PKS Ungkap Alasan Pilih Presidential Threshold 7 hingga 9 Persen

Laporan: Tri Bowo Santoso
Rabu, 27 Juli 2022 | 00:07 WIB
Presiden PKS, Ahmad Syaikhu. Foto: PKS
Presiden PKS, Ahmad Syaikhu. Foto: PKS

SinPo.id - Mahkamah Konstitusi (MK) menggelar sidang perdana judicial review yang diajukan Partai Keadilan Sejahtera (PKS) terkait pasal 222 UU nomor 7 tahun 2017 tentang Pemilu.

Pasal 222 tersebut terkait dengan ambang batas presidential threshold (PT) sebesar 20 persen.

Dalam permohonannya, PKS meminta agar ambang batas pencalonan calon presiden dan calon wakil presiden menjadi 7 sampai 9 persen.

Presiden PKS Ahmad Syaikhu sebagai pemohon I, mengungkap, alasan PKS melakukan judicial review, karena ada keterpanggilan untuk memperbaiki kondisi bangsa yang telah terpecah belah berdasarkan evaluasi pihaknya terhadap pemilihan presiden sebelumnya.

"Hadirnya pasal 222 UU Pemilu yang memuat ambang batas pencalonan presiden atau presidential threshold 20 persen, kursi DPR atau 25 persen suara nasional membuat terbatasnya pasangan capres dan wakil presiden yang dihadirkan kepada pemilih," kata Syaikhu secara virtual di DPP PKS, Jakarta Selatan, Selasa, 26 Juli 2022.

Faktanya, sebut Syaikhu, dalam Pilpres dua periode terakhir, hanya bisa hadirkan 2 pasangan calon presiden dan wakil presiden.

Meski demikian, Syaikhu tak mengelak bahwa  kehadiran PT memiliki tujuan yang sangat bagus.

Dia memahami argumentasi sistem PT yang disampaikan mahkamah dalam keputusan sebelumnya.

"Namun selain penguatan sistem presidential kami juga merasa perlu menyampaikan bahwa poin penting penguatan demokrasi dalam kedaulatan rakyat yg tidak boleh dilupakan dan ditinggalkan," tukas Syaikhu.

"PT 20 persen kursi DPR atau 25 persen suara nasional di Pasal 222 jelas membatasi prinsip demokrasi dan kedaulatan rakyat, yang dalam UUD 1945 serta menjadi acuan dalam pemilu di Indonesia," ujar Syaikhu.

Karena itu, pihaknya memutuskan mengambil jalan tengah dengan memilih angka 7 sampai 9 persen melalui uji materi di MK.

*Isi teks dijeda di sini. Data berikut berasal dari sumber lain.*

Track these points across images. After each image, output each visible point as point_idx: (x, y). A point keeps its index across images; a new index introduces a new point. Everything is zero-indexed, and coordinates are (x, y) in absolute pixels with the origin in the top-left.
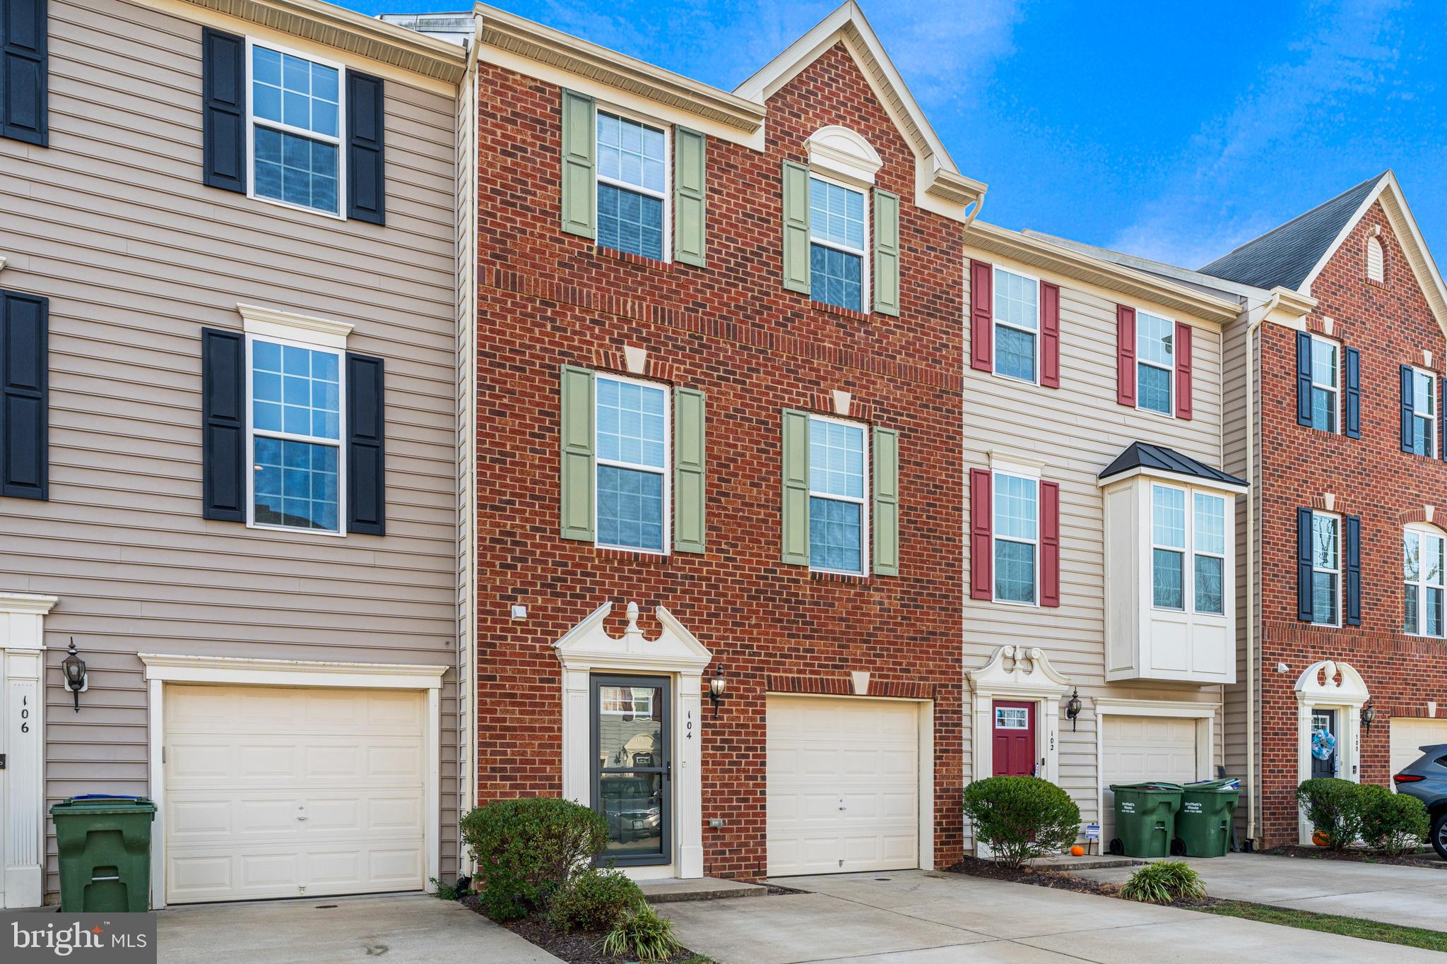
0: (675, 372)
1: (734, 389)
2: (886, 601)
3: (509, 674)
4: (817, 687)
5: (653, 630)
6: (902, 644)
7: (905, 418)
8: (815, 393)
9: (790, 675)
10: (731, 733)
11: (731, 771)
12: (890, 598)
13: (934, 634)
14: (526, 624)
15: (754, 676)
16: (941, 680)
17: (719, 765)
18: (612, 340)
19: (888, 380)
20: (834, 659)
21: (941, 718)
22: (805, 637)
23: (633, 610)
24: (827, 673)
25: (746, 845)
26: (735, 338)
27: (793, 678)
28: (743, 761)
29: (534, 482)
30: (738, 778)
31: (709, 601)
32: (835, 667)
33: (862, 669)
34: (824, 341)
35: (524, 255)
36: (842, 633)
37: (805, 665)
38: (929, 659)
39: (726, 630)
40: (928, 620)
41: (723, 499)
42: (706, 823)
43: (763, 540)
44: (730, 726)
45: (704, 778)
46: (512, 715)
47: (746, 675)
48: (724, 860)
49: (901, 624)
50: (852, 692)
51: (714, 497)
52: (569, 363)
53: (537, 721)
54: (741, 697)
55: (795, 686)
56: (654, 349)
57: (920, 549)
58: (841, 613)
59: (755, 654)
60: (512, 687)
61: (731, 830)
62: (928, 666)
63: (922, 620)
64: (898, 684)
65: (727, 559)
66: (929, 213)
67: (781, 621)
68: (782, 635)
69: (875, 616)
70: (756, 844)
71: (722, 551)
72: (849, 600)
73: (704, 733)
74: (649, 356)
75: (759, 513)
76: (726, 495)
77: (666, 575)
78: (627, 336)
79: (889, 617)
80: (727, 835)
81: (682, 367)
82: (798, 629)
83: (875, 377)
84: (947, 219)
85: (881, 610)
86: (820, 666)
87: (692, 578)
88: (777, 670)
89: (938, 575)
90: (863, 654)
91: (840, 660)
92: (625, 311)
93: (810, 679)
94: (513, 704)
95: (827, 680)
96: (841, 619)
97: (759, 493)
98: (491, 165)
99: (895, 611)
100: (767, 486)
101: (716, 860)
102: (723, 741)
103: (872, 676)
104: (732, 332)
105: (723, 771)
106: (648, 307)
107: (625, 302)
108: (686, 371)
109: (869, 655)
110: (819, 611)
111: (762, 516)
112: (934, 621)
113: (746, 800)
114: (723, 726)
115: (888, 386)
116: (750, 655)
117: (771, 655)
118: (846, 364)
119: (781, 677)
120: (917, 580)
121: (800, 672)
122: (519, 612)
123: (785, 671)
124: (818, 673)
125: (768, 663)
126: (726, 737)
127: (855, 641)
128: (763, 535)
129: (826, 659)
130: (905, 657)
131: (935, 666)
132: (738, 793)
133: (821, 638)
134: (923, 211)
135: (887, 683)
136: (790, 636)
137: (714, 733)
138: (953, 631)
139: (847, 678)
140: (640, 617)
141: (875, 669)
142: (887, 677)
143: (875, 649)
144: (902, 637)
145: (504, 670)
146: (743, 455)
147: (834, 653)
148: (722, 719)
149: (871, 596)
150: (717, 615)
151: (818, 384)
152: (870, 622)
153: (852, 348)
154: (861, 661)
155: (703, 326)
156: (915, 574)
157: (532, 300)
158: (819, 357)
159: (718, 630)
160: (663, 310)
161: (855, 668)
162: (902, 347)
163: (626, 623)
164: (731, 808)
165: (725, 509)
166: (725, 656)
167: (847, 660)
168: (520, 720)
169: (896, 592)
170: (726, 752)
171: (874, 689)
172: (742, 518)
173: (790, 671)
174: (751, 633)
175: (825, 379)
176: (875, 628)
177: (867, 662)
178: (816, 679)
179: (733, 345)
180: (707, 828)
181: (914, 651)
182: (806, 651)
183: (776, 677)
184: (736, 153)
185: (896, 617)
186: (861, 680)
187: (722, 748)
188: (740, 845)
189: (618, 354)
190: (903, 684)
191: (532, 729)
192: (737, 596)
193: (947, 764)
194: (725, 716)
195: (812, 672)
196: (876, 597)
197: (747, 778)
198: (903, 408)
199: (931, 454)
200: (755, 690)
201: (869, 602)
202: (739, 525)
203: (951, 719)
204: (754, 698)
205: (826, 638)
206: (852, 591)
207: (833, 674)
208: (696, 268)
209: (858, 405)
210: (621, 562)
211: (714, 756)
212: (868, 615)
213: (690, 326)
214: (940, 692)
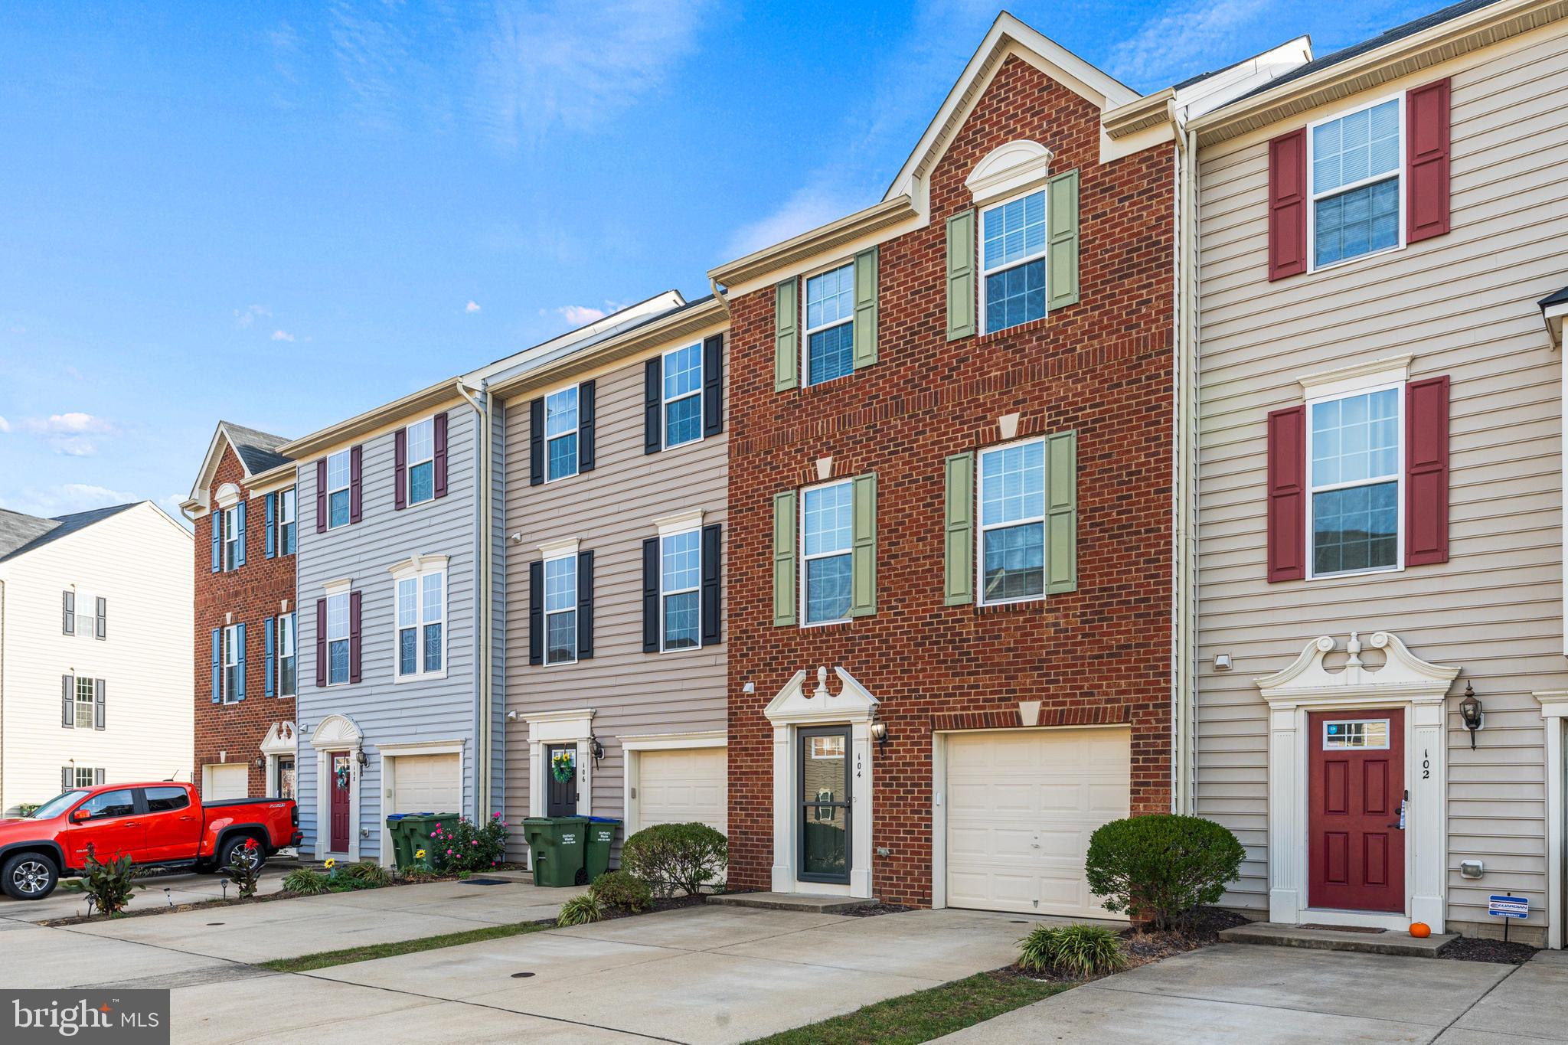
0: (854, 465)
1: (902, 458)
2: (1062, 621)
3: (745, 733)
4: (981, 722)
5: (835, 687)
6: (1083, 665)
7: (1088, 411)
8: (980, 429)
9: (953, 713)
10: (898, 771)
11: (898, 805)
12: (1067, 616)
13: (1129, 647)
14: (754, 695)
15: (920, 717)
16: (1138, 699)
17: (888, 800)
18: (809, 460)
19: (1066, 378)
20: (1001, 692)
21: (1138, 745)
22: (969, 674)
23: (822, 672)
24: (992, 707)
25: (911, 873)
26: (902, 413)
27: (956, 716)
28: (909, 796)
29: (759, 589)
30: (904, 812)
31: (881, 655)
32: (1000, 699)
33: (1032, 698)
34: (991, 372)
35: (754, 424)
36: (1009, 663)
37: (970, 701)
38: (1119, 677)
39: (895, 679)
40: (1119, 633)
41: (893, 561)
42: (874, 851)
43: (928, 588)
44: (898, 765)
45: (875, 811)
46: (746, 763)
47: (912, 717)
48: (892, 885)
49: (1082, 643)
50: (1020, 724)
51: (883, 562)
52: (781, 491)
53: (760, 767)
54: (907, 737)
55: (959, 723)
56: (839, 452)
57: (1108, 552)
58: (1009, 643)
59: (921, 697)
60: (746, 743)
61: (898, 859)
62: (1119, 685)
63: (1110, 634)
64: (1077, 710)
65: (896, 614)
66: (1122, 160)
67: (945, 662)
68: (947, 675)
69: (1049, 639)
70: (920, 874)
71: (892, 608)
72: (1017, 628)
73: (875, 772)
74: (835, 460)
75: (925, 564)
76: (896, 556)
77: (847, 639)
78: (820, 451)
79: (1067, 638)
80: (895, 864)
81: (860, 458)
82: (962, 667)
83: (1050, 382)
84: (1148, 150)
85: (1056, 632)
86: (985, 700)
87: (867, 637)
88: (942, 710)
89: (1134, 578)
90: (1034, 683)
91: (1007, 692)
92: (817, 432)
93: (973, 715)
94: (747, 755)
95: (992, 714)
96: (1009, 650)
97: (924, 545)
98: (736, 370)
99: (1073, 630)
100: (932, 537)
101: (885, 885)
102: (891, 778)
103: (1044, 704)
104: (901, 407)
105: (892, 805)
106: (833, 420)
107: (817, 424)
108: (863, 460)
109: (1041, 683)
110: (984, 645)
111: (928, 567)
112: (1129, 632)
113: (912, 832)
114: (891, 765)
115: (1066, 384)
116: (916, 698)
117: (935, 696)
118: (1014, 384)
119: (944, 716)
120: (1104, 590)
121: (963, 708)
122: (749, 688)
123: (949, 709)
124: (983, 708)
125: (933, 703)
126: (895, 775)
127: (1024, 670)
128: (928, 584)
129: (991, 693)
130: (1087, 680)
131: (1129, 685)
132: (905, 825)
133: (986, 672)
134: (1112, 163)
135: (1062, 711)
136: (954, 675)
137: (884, 772)
138: (1155, 640)
139: (1014, 710)
140: (828, 678)
141: (1048, 697)
142: (1064, 703)
143: (1048, 675)
144: (1083, 657)
145: (741, 731)
146: (911, 515)
147: (1000, 685)
148: (891, 758)
149: (1044, 619)
150: (887, 666)
151: (985, 417)
152: (1042, 647)
153: (1022, 363)
154: (1031, 690)
155: (875, 414)
156: (1101, 582)
157: (758, 455)
158: (984, 390)
159: (888, 679)
160: (844, 417)
161: (1023, 699)
162: (1083, 334)
163: (817, 685)
164: (898, 839)
165: (895, 569)
166: (894, 702)
167: (1015, 691)
168: (751, 767)
169: (1075, 608)
170: (894, 788)
171: (1045, 719)
172: (909, 573)
173: (954, 709)
174: (917, 677)
175: (991, 410)
176: (1048, 653)
177: (1038, 690)
178: (980, 714)
179: (902, 419)
180: (877, 858)
181: (1099, 671)
182: (971, 687)
183: (939, 716)
184: (906, 242)
185: (1075, 637)
186: (1030, 711)
187: (891, 785)
188: (906, 873)
189: (813, 469)
190: (1083, 710)
191: (757, 773)
192: (905, 646)
193: (1147, 800)
194: (894, 756)
195: (975, 708)
196: (1050, 618)
197: (913, 812)
198: (1085, 401)
199: (1125, 438)
200: (920, 730)
201: (1041, 626)
202: (907, 580)
203: (1153, 745)
204: (919, 737)
205: (992, 672)
206: (1021, 618)
207: (999, 707)
208: (871, 366)
209: (1028, 421)
210: (815, 636)
211: (884, 792)
212: (1040, 640)
213: (865, 420)
214: (1136, 715)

"Permohonan ini kami sampaikan dengan alasan bahwa kami memahami dan menghargai keputusan mahkamah sebelumnya yang dinyatakan bahwa terkait angka PT merupakan contoh legal policy, kebijakan hukum terbuka dari UU," kata dia.

Dia mengatakan kebijakan hukum terbuka ini harus memiliki batasan yang proporsional dan implementatif. Dengan demikian, Syaikhu meyakini, hal itu tidak merugikan hak konstitusional pemohon.

"Setelah menyadari keputusan mahkamah, kami memahami bahwa pihak yang memiliki kedudukan hukum untuk mengajukan permohonan pengujian konstitusional Pasal 222 UU Nomor 7 2017, adalah parpol atau gabungan parpol peserta pemilu sebelumnya," kata dia.

"Karena itu, kami merasa mimiliki panggilan konstitusional untuk berkontribusi menyelesaikan kegelisahan masyarkat demi kehidupan demokrasi yg lebih berkualitas di Indonesia," pungkas Syaikhu.